*** PAGE EXTRACT Section Begins ***
Did you ever consider doing a full-length film?
Yeah, I’m definitely using the shorts as a way to get practice in the realm of shooting, editing and writing and in directing and scoring. These are all aspects of the filmmaking world that I love, and then moving towards the idea of longer pieces and just practicing the individual skills.
When it comes time to do a larger piece, I’ll have a better time doing it, and it won’t be as stressful.
Your goal is to have as many people see it as possible?
I am just horrified by all the stories of cruelty and intolerance in our world. I just do not understand why those things exist. I think of them like a sickness, an imbalance in your body, where you get symptoms of something being off. When humans are cruel to each other, for me, it’s like a symptom that there is something out of balance with the whole society. So I think that if you are able to really see the symptom, and acknowledge that it’s not good for the whole, it’s easier to try and come up with a game plan to try and change it. In this case it’s about dialogue, just starting the conversation: “Why is there hatred out there towards things that people don’t understand?” I have theories about what causes people, when they have their own pain and fear, to lash out at something “other” as a way to relieve their own discomfort and inner pain. I think that the more we can see how that’s not a really a healthy and productive way to deal with pain and confusion, the better we will all be, because I don’t think people need to be beaten up for living another lifestyle.
As a Maroon 5 band member, is there an ultimate stage fantasy that you’d like to have?
*** PAGE EXTRACT Section Ends ***
### TASK OBJECTIVE
Please continue the interview with the Maroon 5 band member from where it stops, before the entries below.
*** LISTED RECORDS Section Begins ***
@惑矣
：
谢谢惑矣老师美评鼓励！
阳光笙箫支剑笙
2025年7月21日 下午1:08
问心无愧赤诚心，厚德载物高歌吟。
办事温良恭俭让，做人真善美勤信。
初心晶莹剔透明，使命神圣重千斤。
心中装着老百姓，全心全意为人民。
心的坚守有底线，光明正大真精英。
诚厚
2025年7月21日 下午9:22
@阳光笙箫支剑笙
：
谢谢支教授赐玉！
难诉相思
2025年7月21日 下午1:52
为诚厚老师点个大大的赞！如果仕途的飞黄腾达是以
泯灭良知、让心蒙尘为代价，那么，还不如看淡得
*** LISTED RECORDS Section Ends ***
*** LISTED RECORDS Section Begins ***
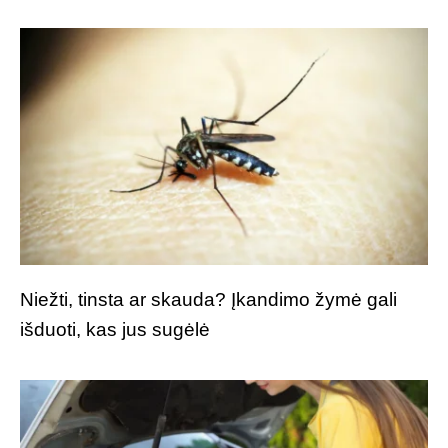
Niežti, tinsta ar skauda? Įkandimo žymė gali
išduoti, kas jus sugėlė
*** LISTED RECORDS Section Ends ***
*** LISTED RECORDS Section Begins ***
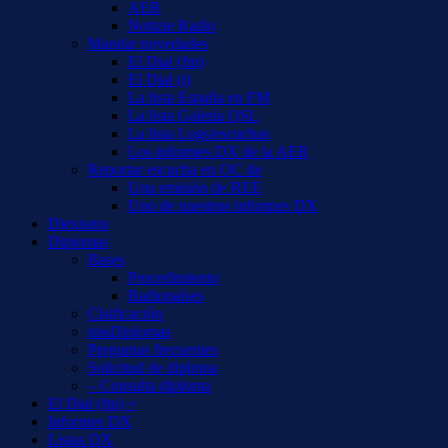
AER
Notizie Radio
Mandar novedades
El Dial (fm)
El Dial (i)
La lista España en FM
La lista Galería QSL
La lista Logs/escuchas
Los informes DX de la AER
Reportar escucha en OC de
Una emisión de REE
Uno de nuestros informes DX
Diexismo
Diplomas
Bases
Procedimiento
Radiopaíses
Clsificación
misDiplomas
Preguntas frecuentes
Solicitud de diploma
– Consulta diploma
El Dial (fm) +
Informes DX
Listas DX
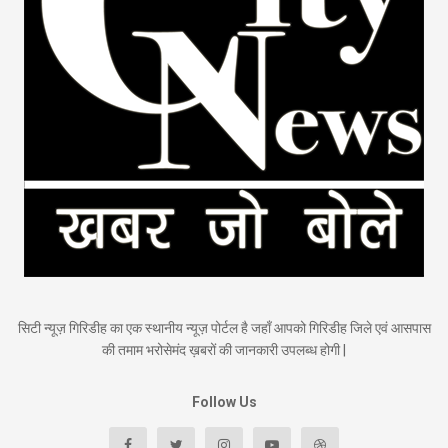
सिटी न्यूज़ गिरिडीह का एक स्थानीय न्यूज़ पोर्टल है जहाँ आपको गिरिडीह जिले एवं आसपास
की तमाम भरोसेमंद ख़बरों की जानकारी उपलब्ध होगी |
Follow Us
*** LISTED RECORDS Section Ends ***
### RESPONSE AREA
Are you saying that maybe I can have musical collaborations with other artists?
Let’s say, then, that it would be a collaboration with all sorts of different cultures of music. Damon Albarn, who is the lead singer of Gorillaz and Blur and a couple of other musical groups, has been really inspirational in terms of going around the world and collaborating with different cultures. He’s done some music, and Molly, he’s done some opera music in England. Another hero is Bjork. She’s constantly been pushing the technological and emotional envelope in music. Thom Yorke and Jonny Greenwood from Radiohead, and musicians from different cultures, some Indian musicians, some Celtic musicians and some choirs from Tibet, just the whole cultural hodgepodge of different things. Yo-Yo Ma did something kind of similar with his classical music ensemble featuring virtuoso musicians from multiple countries from around the world. So that’s what it’s all about in my mind, musical conversations between cultures.
Where are you and the band touring next?
Our next tour after this Asia tour is in Europe in June. So we will be all around Europe for about three weeks, and then we’re home for most of this year. So we have a lot of time to work on a new album and our side projects, whether they be music or film related.